ACTIVITY: Copy the text of each entry below word for word, line by line, and leave the pictures out.

DATA SHOWN:
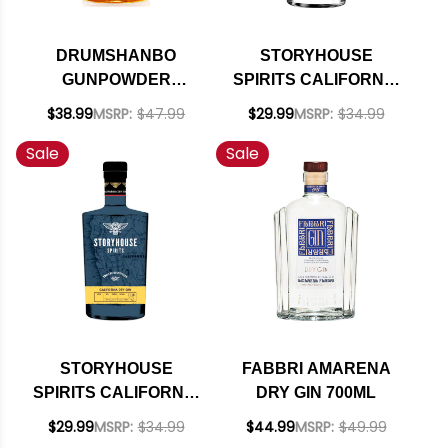
DRUMSHANBO
STORYHOUSE
GUNPOWDER
SPIRITS CALIFORNIA
BRAZILIAN
COASTAL GIN 750ML
$38.99
MSRP:
$47.99
$29.99
MSRP:
$34.99
PINEAPPLE IRISH
Sale
Sale
GIN 750ML
STORYHOUSE
FABBRI AMARENA
SPIRITS CALIFORNIA
DRY GIN 700ML
DRY GIN 750ML
$29.99
MSRP:
$34.99
$44.99
MSRP:
$49.99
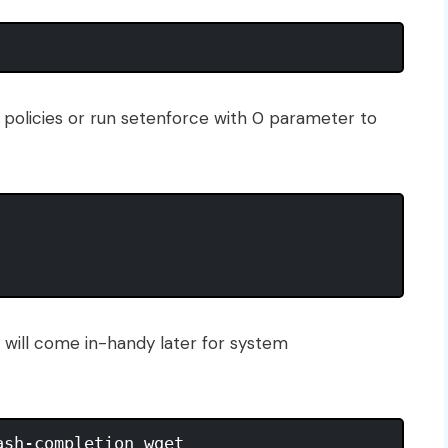
policies or run setenforce with 0 parameter to
t will come in-handy later for system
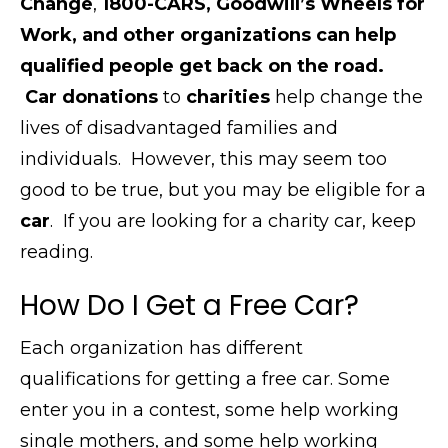
Change
,
1800-CARS, Goodwill’s Wheels for
Work, and other organizations can help
qualified people get back on the road.
Car donations
to
charities
help change the
lives of disadvantaged families and
individuals.
However, this
may seem too
good to be true, but you may be eligible for a
car
.
If you are looking for a charity car, keep
reading.
How Do I Get a Free Car?
Each organization has different
qualifications for getting a free car. Some
enter you in a contest, some help working
single mothers, and some help working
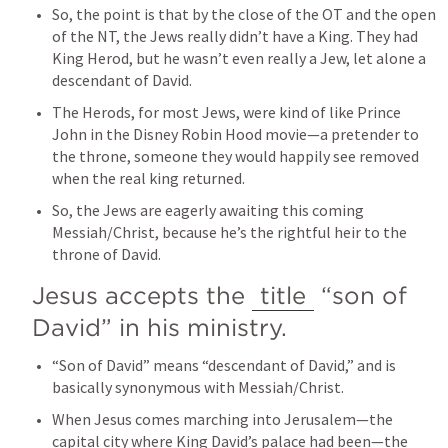
So, the point is that by the close of the OT and the open 
of the NT, the Jews really didn’t have a King. They had 
King Herod, but he wasn’t even really a Jew, let alone a 
descendant of David.
The Herods, for most Jews, were kind of like Prince 
John in the Disney Robin Hood movie—a pretender to 
the throne, someone they would happily see removed 
when the real king returned.
So, the Jews are eagerly awaiting this coming 
Messiah/Christ, because he’s the rightful heir to the 
throne of David.
Jesus accepts the 
title
 “son of 
David” in his ministry.
“Son of David” means “descendant of David,” and is 
basically synonymous with Messiah/Christ.
When Jesus comes marching into Jerusalem—the 
capital city where King David’s palace had been—the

ANSWER BOX:
DRUMSHANBO
STORYHOUSE
GUNPOWDER
SPIRITS CALIFORNIA
BRAZILIAN
COASTAL GIN 750ML
$38.99
MSRP:
$47.99
$29.99
MSRP:
$34.99
PINEAPPLE IRISH
Sale
Sale
GIN 750ML
STORYHOUSE
FABBRI AMARENA
SPIRITS CALIFORNIA
DRY GIN 700ML
DRY GIN 750ML
$29.99
MSRP:
$34.99
$44.99
MSRP:
$49.99
policies or run setenforce with 0 parameter to
t will come in-handy later for system
Change
,
1800-CARS, Goodwill’s Wheels for
Work, and other organizations can help
qualified people get back on the road.
Car donations
to
charities
help change the
lives of disadvantaged families and
individuals.
However, this
may seem too
good to be true, but you may be eligible for a
car
.
If you are looking for a charity car, keep
reading.
How Do I Get a Free Car?
Each organization has different
qualifications for getting a free car. Some
enter you in a contest, some help working
single mothers, and some help working
So, the point is that by the close of the OT and the open 
of the NT, the Jews really didn’t have a King. They had 
King Herod, but he wasn’t even really a Jew, let alone a 
descendant of David.
The Herods, for most Jews, were kind of like Prince 
John in the Disney Robin Hood movie—a pretender to 
the throne, someone they would happily see removed 
when the real king returned.
So, the Jews are eagerly awaiting this coming 
Messiah/Christ, because he’s the rightful heir to the 
throne of David.
Jesus accepts the 
title
 “son of 
David” in his ministry.
“Son of David” means “descendant of David,” and is 
basically synonymous with Messiah/Christ.
When Jesus comes marching into Jerusalem—the 
capital city where King David’s palace had been—the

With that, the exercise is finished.